We are coming to the end of a shmita year– and I have paid attention.  I went to several of the many shiurim that flooded the internet last fall, have been reminded by my family (while in Israel) to throw away our peels carefully, and have picked produce whenever I pass a vine with low hanging grapes.    

But, I do not work the land.  I have no slaves and do not own any ancestral land.  And I generally do not lend out money.  What does shmita –and yovel– mean to me? 

Shmita and yovel carry with them the message to pause, and even to stop.  

Life goes by very quickly, and before we know it we have moved even further down the road.  The rhythm of our life is almost automatic, and how much do we really pay attention to the time that goes by?  When do we pause to ask ourselves questions? By instituting the laws of shmita, the Torah reminds us every seven years to do this. We must take the time to realize that stopping the cycle, pausing from our regular routine, is itself important.  We stop doing what is natural, and we rethink, refocus and restart. 

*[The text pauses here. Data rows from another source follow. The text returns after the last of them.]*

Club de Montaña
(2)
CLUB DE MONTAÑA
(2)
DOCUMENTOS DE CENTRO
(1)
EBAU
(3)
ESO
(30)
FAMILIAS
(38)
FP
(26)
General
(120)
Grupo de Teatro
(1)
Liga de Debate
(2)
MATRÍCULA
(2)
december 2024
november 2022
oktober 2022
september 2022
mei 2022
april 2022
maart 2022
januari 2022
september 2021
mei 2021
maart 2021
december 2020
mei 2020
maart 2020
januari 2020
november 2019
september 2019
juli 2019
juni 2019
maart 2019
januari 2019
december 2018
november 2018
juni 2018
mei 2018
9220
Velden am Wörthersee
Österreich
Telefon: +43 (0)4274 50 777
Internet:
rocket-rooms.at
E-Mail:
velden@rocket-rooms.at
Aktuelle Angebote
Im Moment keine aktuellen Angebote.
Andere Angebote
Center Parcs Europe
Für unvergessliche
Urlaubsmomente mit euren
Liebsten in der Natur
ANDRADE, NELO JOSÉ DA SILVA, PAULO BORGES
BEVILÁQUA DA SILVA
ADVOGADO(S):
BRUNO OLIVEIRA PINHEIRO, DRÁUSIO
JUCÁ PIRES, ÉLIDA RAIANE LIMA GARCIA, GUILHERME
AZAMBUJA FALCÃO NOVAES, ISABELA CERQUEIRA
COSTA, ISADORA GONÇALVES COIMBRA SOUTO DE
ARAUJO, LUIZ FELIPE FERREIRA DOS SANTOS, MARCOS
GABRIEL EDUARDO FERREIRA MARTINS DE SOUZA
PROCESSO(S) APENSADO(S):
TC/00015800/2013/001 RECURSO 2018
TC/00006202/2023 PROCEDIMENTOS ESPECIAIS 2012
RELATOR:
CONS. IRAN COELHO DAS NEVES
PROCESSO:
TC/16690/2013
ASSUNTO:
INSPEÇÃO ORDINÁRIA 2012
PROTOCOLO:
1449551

If the shmita year tells us to slow down and pause the routine, the yovel year tells us to stop and reset.  Land that changed possession automatically goes back to the original owners.  All indentured servants are set ‘free’.  Every fifty years there is a full factory reset, a recognition that what man does is not permanent; permanence is only from God. As Jews, we refocus on who we are in the scheme of the world and what choices we are free to make.   

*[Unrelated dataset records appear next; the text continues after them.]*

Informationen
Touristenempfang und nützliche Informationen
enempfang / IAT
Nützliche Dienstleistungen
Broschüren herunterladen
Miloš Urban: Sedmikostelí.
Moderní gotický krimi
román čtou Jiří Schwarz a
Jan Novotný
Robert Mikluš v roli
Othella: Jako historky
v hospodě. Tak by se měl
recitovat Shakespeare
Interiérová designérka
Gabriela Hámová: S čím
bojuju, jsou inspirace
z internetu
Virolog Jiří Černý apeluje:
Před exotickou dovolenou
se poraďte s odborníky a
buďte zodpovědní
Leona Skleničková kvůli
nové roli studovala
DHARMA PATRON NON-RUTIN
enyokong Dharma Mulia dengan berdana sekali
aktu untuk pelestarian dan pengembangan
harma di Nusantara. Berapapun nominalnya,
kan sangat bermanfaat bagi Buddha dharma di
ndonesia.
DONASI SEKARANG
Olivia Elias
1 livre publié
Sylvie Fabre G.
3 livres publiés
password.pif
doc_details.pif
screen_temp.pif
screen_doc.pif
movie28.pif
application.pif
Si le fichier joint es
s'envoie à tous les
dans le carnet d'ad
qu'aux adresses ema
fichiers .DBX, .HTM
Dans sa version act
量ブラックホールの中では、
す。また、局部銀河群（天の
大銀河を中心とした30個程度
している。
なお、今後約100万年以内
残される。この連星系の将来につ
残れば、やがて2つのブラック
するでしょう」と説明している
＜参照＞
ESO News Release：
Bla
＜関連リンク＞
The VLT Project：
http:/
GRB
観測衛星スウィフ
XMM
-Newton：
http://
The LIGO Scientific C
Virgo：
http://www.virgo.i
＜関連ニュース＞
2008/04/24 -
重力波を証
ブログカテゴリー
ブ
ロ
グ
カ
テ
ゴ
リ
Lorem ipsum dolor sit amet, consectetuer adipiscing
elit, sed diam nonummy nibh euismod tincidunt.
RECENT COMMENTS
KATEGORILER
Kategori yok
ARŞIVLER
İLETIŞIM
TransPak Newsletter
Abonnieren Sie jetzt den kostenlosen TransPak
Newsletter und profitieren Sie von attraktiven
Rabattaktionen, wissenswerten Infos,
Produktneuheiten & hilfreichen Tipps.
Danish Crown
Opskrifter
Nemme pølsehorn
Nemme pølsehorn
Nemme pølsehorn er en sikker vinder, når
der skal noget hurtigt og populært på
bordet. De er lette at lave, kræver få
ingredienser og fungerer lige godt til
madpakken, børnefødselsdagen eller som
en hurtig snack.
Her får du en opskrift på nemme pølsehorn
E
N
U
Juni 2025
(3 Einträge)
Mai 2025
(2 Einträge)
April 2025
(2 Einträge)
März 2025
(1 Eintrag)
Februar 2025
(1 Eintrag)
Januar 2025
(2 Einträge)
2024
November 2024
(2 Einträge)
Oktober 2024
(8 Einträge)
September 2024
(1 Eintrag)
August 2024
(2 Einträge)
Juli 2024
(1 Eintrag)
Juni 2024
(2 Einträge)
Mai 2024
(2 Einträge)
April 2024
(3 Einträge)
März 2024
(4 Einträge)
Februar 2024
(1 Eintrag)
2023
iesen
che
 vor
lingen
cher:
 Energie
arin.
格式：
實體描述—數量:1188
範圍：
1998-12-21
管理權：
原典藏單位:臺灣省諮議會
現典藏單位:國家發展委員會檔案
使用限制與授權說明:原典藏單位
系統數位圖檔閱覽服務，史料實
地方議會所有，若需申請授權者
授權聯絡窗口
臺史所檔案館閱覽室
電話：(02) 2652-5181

As children we were given the gift of having the summer “off”.  We recharged and grew in different ways than we did in the classroom.  This facilitates growth.  But as adults, we sometimes just keep going, years blend into each other.  When we pause, or when we stop, we can grow.  We can hear our own voices, both the questions and sometimes the answers, in the quiet of the pause.  So maybe there is a need to pause to reflect; how has life changed, how have we grown, what do we want next? My guess is that these are good questions to ask ourselves, at a minimum, every seven years.  But I have just completed my first 50 years of life. It’s my personal yovel year, and I know that these are important questions for me now.  

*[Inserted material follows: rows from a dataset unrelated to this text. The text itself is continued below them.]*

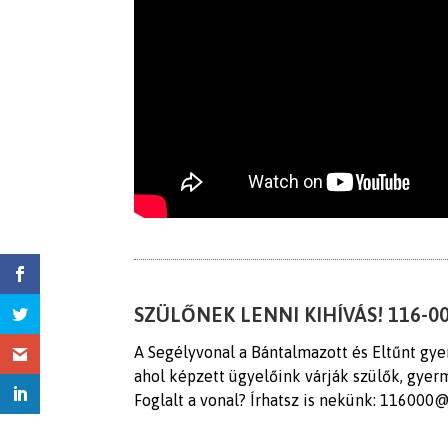
SZÜLŐNEK LENNI KIHÍVÁS! 116-0
A Segélyvonal a Bántalmazott és Eltűnt gye
ahol képzett ügyelőink várják szülők, gyer
Foglalt a vonal? Írhatsz is nekünk: 116000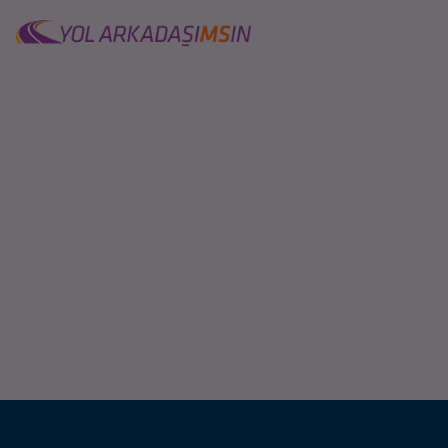
Site Logo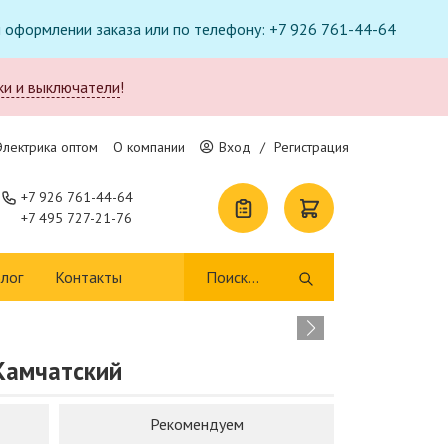
ри оформлении заказа или по телефону: +7 926 761-44-64
ки и выключатели
!
Электрика оптом
О компании
Вход
/
Регистрация
+7 926 761-44-64
+7 495 727-21-76
Т
лог
Контакты
п
-Камчатский
В 
Рекомендуем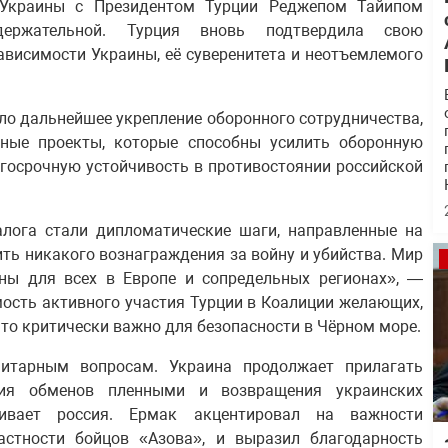
 Украины с Президентом Турции Реджепом Тайипом
ержательной. Турция вновь подтвердила свою
висимости Украины, её суверенитета и неотъемлемого
ло дальнейшее укрепление оборонного сотрудничества,
ные проекты, которые способны усилить оборонную
госрочную устойчивость в противостоянии российской
алога стали дипломатические шаги, направленные на
ть никакого вознаграждения за войну и убийства. Мир
ны для всех в Европе и сопредельных регионах», —
мость активного участия Турции в Коалиции желающих,
Это критически важно для безопасности в Чёрном море.
итарным вопросам. Украина продолжает прилагать
ния обменов пленными и возвращения украинских
живает россия. Ермак акцентировал на важности
стности бойцов «Азова», и выразил благодарность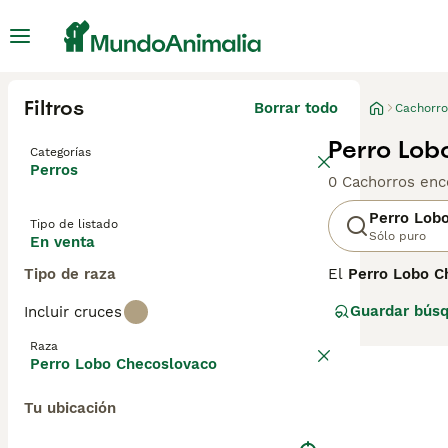
Filtros
Borrar todo
Cachorro
Perro Lob
Categorías
Perros
0 Cachorros enc
Perro Lob
Tipo de listado
Sólo puro
En venta
Tipo de raza
El
Perro Lobo C
creada en 1955 m
Guardar bús
Incluir cruces
capacidad de ent
pelaje denso de
Raza
activo, independ
Perro Lobo Checoslovaco
a sus altos requ
amplio, ya que 
Tu ubicación
negro", "lobo ch
una mascota imp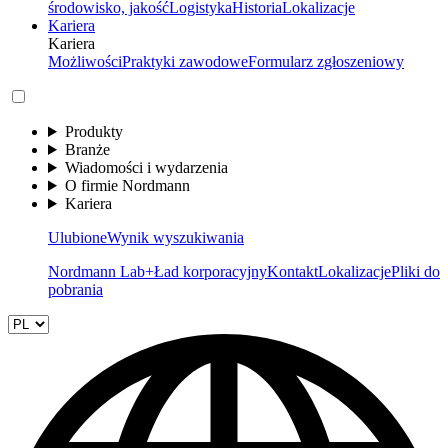
środowisko, jakość
Logistyka
Historia
Lokalizacje
Kariera
Kariera
Możliwości
Praktyki zawodowe
Formularz zgłoszeniowy
Produkty
Branże
Wiadomości i wydarzenia
O firmie Nordmann
Kariera
Ulubione
Wynik wyszukiwania
Nordmann Lab+
Ład korporacyjny
Kontakt
Lokalizacje
Pliki do
pobrania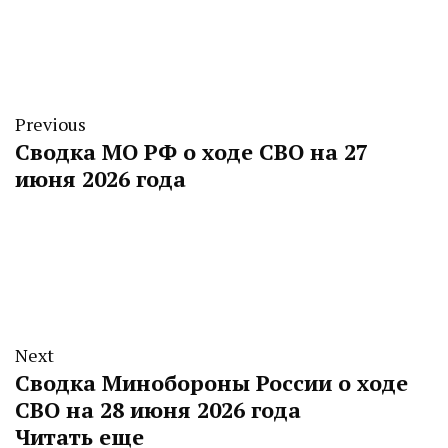
Previous
Сводка МО РФ о ходе СВО на 27
июня 2026 года
Next
Сводка Минобороны России о ходе
СВО на 28 июня 2026 года
Читать еще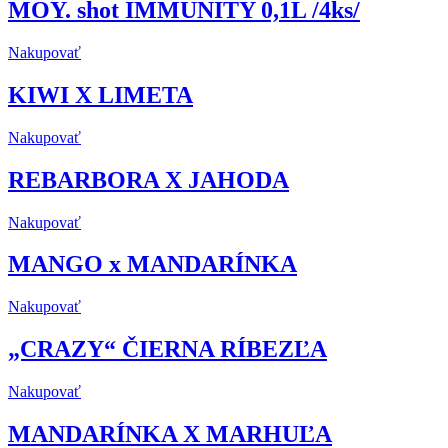
MOY. shot IMMUNITY 0,1L /4ks/
Nakupovať
KIWI X LIMETA
Nakupovať
REBARBORA X JAHODA
Nakupovať
MANGO x MANDARÍNKA
Nakupovať
„CRAZY“ ČIERNA RÍBEZĽA
Nakupovať
MANDARÍNKA X MARHUĽA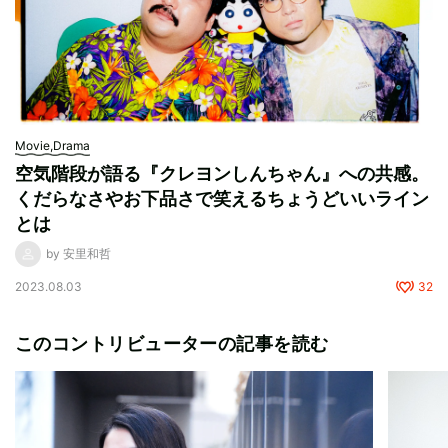
Movie,Drama
空気階段が語る『クレヨンしんちゃん』への共感。
くだらなさやお下品さで笑えるちょうどいいライン
とは
by 安里和哲
2023.08.03
32
このコントリビューターの記事を読む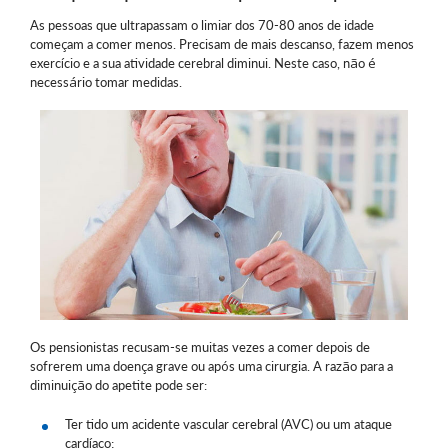
As pessoas que ultrapassam o limiar dos 70-80 anos de idade
começam a comer menos. Precisam de mais descanso, fazem menos
exercício e a sua atividade cerebral diminui. Neste caso, não é
necessário tomar medidas.
Os pensionistas recusam-se muitas vezes a comer depois de
sofrerem uma doença grave ou após uma cirurgia. A razão para a
diminuição do apetite pode ser:
Ter tido um acidente vascular cerebral (AVC) ou um ataque
cardíaco;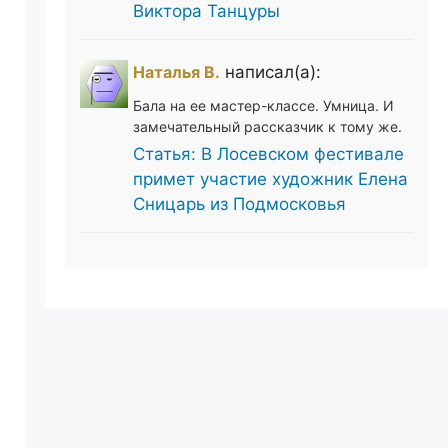
Виктора Танцуры
Наталья В.
написал(а):
Бала на ее мастер-классе. Умница. И
замечательный рассказчик к тому же.
Статья: В Лосевском фестивале
примет участие художник Елена
Сницарь из Подмосковья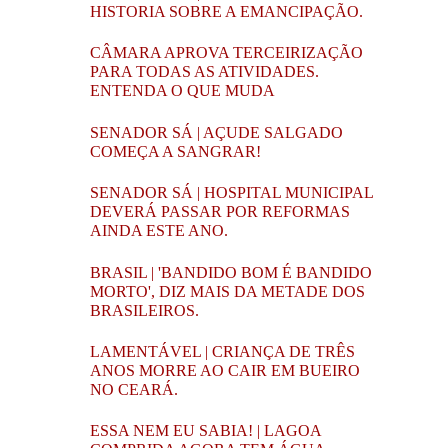
HISTORIA SOBRE A EMANCIPAÇÃO.
CÂMARA APROVA TERCEIRIZAÇÃO
PARA TODAS AS ATIVIDADES.
ENTENDA O QUE MUDA
SENADOR SÁ | AÇUDE SALGADO
COMEÇA A SANGRAR!
SENADOR SÁ | HOSPITAL MUNICIPAL
DEVERÁ PASSAR POR REFORMAS
AINDA ESTE ANO.
BRASIL | 'BANDIDO BOM É BANDIDO
MORTO', DIZ MAIS DA METADE DOS
BRASILEIROS.
LAMENTÁVEL | CRIANÇA DE TRÊS
ANOS MORRE AO CAIR EM BUEIRO
NO CEARÁ.
ESSA NEM EU SABIA! | LAGOA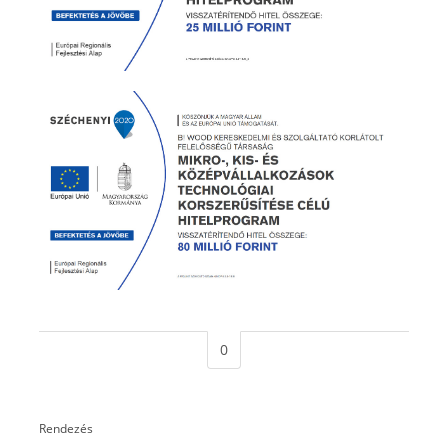
0
Rendezés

In a lot of ways, at this stage of my life I have more freedom than I’ve ever had before. This begs the question; who am I in the scheme of the world and what choices do I want to make? Who am I as a Jew and how do I want to engage in the Jewish world? 

In part to explore these kinds of questions, this year we have created Naharei Eden, a chaburah program for women around their personal yovel stage, who are looking at their own identity and engagement and saying– what is next for me? 

The Eden Center focuses on enabling all women to have a personally meaningful and welcoming mikveh experience, while also using the mikveh as a platform to explore the physical, spiritual, emotional and sexual health of women and couples. Hence, it was a natural place for us to explore together what is our next stage and places we would like to refocus. 

We called it “Naharei Eden” because we learn that there was one river flowing out of Gan Eden which branched into four rivers. Each river took the beauty of the garden to nourish other places. Despite originating from the same source, each had its unique character and contributions to the world, infusing their surroundings with different strengths. 

Our first cohort at Naharei Eden consists of ten women, each a “river” whose personal story was enhanced by various backgrounds, communities and families.  We have come together to learn, share thoughts, inspire each other to think and to consider new angles of topics that have caught our unique attention and our passion.   

Each participant has or will lead one session on a topic of her own interest – preparing sources to learn with the group and then leading a discussion.  The topics so far have included BRCA, menopause, fertility, mikveh for disencfranchised community members, and a deeper look at shmita and yovel.  Each presenter has found her own unique style and ways to engage the group.  

It is fitting that we initiated the Naharei Eden Chaburah program in a shmita year. It was a good time to pause, look at where we each are, and to ask ourselves “what is next for me, how can I engage with others and in what ways can I facilitate growth in our community?” 

I can’t help but wonder what this program will look like in seven years!